Dann verschwand Chizawa Q aus der Technowelt – um hinter den Kulissen an anderen Projekten und Kollektiven zu arbeiten – bis R&S ihm fast zwei Jahrzehnte später mit einem Remix des ursprünglichen Titeltracks von Lost Asia die Gelegenheit für ein Reboot bot. Ganz seinen elektronischen Wurzeln verbunden geblieben, erinnert der Track Panther von der EP sofort an DJ Rolandos Jaguar aus Zeiten von Underground Resistance.
Es ist eben diese Verbundenheit zum Geist des originalen 90er-Jahre-Techno, dieser industrielle und futuristische, aber zugleich motorisierte und soulige Sound, der auch Chizawa Qs erstes Soloalbum Xenoverse durchdringt. Er selbst beschreibt sein Debütwerk als “Soundtrack eines noch ungeborenen Universums, das einem Science-Fiction-Film gleicht, der Erinnerungen an eine Welt wachruft, die wir nie gekannt haben” – eine passende Beschreibung, die auch direkt von Techno-Urgestein Jeff Mills stammen könnte.
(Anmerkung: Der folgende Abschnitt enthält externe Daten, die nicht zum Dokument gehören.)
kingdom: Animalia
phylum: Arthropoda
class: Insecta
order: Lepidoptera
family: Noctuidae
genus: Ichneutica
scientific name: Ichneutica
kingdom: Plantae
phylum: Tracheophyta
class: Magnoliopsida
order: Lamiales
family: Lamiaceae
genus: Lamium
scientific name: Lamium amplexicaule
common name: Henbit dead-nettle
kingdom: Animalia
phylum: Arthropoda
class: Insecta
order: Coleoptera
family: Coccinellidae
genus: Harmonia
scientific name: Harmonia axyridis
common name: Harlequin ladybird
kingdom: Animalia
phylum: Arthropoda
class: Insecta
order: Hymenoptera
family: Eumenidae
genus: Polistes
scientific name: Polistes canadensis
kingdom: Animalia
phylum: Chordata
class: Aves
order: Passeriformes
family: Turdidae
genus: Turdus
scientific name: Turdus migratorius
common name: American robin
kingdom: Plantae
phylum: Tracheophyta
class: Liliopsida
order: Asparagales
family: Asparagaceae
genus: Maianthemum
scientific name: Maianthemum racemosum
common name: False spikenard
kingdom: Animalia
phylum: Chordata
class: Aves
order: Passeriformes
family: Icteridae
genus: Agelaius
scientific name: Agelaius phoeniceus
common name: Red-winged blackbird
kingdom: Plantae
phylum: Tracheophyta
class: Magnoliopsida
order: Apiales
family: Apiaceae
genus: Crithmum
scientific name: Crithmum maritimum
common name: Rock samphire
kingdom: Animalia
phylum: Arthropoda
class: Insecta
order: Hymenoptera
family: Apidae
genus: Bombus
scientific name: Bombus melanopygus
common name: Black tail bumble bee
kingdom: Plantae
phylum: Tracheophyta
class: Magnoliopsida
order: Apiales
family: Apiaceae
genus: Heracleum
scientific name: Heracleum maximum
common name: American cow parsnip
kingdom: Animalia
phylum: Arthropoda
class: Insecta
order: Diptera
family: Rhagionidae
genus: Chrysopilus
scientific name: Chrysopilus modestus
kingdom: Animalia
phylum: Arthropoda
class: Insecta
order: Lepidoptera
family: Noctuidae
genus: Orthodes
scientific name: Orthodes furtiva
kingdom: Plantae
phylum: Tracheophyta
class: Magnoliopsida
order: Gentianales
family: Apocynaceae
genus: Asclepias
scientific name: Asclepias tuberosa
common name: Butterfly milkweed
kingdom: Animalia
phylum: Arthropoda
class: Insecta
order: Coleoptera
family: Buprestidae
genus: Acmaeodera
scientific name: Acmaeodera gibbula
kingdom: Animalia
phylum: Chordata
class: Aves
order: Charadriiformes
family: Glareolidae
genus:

Tracks wie Planet 9 oder das retro-futuristische God Is Blue unterstreichen diese Einordnung von Xenoverse in die Welt des nostalgischen 90er-Jahre-Detroit-Techno. Nicht zu vergessen das pulsierende Beluga, ein großartiger Technotrack im 90s-Stil, inspiriert von der Energie Joey Beltrams, und voller Jazzpiano-Sequenzen mit dystopischen Zügen – eines der Markenzeichen des Detroit-Techno.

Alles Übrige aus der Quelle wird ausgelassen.